Bézier curves were widely publicized in 1962 by the French engineer Pierre Bézier, who used them to design automobile bodies. The curves were first developed in 1959 by Paul de Casteljau using de Casteljau's algorithm, a numerically stable method to evaluate Bézier curves.

In vector graphics, Bézier curves are an important tool used to model smooth curves that can be scaled indefinitely. Bézier curves are also commonly used over the time domain, particularly in animation and interface design. Thus, a Bézier curve is often used to describe or control the velocity over time of an object moving from A to B. For example, an icon might "ease-in-out" or follow a "cubic Bézier" in moving from A to B, rather than simply moving at a fixed number of pixels per step. Indeed, when animators or interface designers discuss the "physics" or "feel" of an operation, they often are referring to the particular Bézier curve used to control the velocity over time of the move in question.

## Applications

### Computer graphics

Bézier curves are widely used in computer graphics to model smooth curves. As the curve is completely contained in the convex hull of its control points, the points can be graphically displayed and used to manipulate the curve intuitively. Affine transformations such as translation, scaling and rotation can be applied on the curve by applying the respective transform on the control points of the curve.

Quadratic and cubic Bézier curves are most common; higher degree curves are more expensive to evaluate. When more complex shapes are needed, low order Bézier curves are patched together. This is commonly referred to as a "path" in programs like Adobe Illustrator or Inkscape. These poly-Bézier curves can also be seen in the SVG file format. To guarantee smoothness, the control point at which two curves meet must be on the line between the two control points on either side.

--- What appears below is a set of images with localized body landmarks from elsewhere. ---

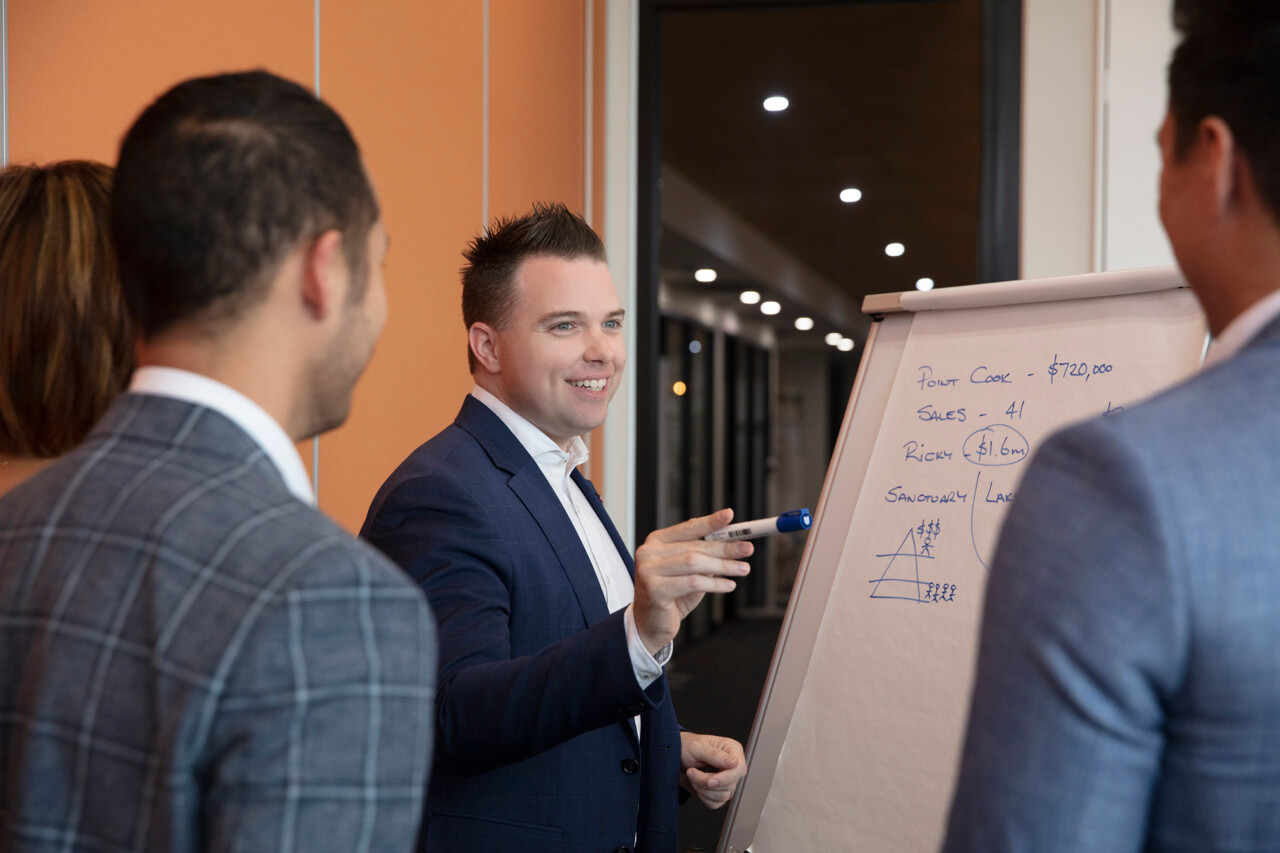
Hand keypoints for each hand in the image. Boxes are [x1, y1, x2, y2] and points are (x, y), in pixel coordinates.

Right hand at [632, 509, 751, 654]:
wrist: (650, 625)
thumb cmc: (671, 597)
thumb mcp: (690, 573)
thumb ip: (704, 558)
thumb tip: (732, 545)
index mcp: (657, 541)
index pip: (688, 528)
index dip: (710, 522)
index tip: (729, 516)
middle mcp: (649, 552)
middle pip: (695, 545)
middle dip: (725, 548)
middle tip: (747, 549)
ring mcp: (649, 570)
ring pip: (695, 562)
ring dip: (723, 566)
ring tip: (742, 569)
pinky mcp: (654, 588)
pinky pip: (693, 582)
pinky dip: (715, 583)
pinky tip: (728, 585)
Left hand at [679, 731, 746, 808]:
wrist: (677, 756)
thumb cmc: (688, 747)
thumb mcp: (698, 747)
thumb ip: (715, 755)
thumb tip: (734, 763)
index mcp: (733, 750)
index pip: (739, 769)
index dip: (725, 778)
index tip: (709, 781)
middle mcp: (733, 766)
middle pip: (729, 785)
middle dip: (705, 782)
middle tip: (691, 772)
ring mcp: (728, 781)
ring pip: (723, 796)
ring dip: (702, 789)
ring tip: (692, 775)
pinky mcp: (720, 792)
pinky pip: (716, 803)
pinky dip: (703, 797)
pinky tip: (696, 785)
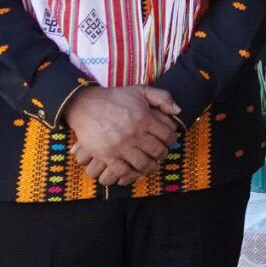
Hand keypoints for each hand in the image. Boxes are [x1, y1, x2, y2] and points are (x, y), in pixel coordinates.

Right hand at [65, 85, 180, 185]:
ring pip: (143, 164)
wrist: (86, 106)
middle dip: (163, 155)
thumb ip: (162, 97)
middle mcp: (134, 134)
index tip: (169, 141)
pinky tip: (135, 172)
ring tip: (151, 165)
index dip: (172, 140)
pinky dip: (132, 175)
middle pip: (157, 151)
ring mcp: (121, 146)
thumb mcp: (141, 90)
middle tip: (161, 155)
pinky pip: (124, 172)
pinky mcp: (107, 156)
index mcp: (144, 118)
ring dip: (150, 167)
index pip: (167, 135)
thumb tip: (178, 111)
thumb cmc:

The simplest method for scan converting (rasterizing) a Bézier curve is to evaluate it at many closely spaced points and scan convert the approximating sequence of line segments. However, this does not guarantee that the rasterized output looks sufficiently smooth, because the points may be spaced too far apart. Conversely it may generate too many points in areas where the curve is close to linear. A common adaptive method is recursive subdivision, in which a curve's control points are checked to see if the curve approximates a line segment to within a small tolerance. If not, the curve is subdivided parametrically into two segments, 0 ≤ t ≤ 0.5 and 0.5 ≤ t ≤ 1, and the same procedure is applied recursively to each half. There are also forward differencing methods, but great care must be taken to analyse error propagation. Analytical methods where a spline is intersected with each scan line involve finding roots of cubic polynomials (for cubic splines) and dealing with multiple roots, so they are not often used in practice.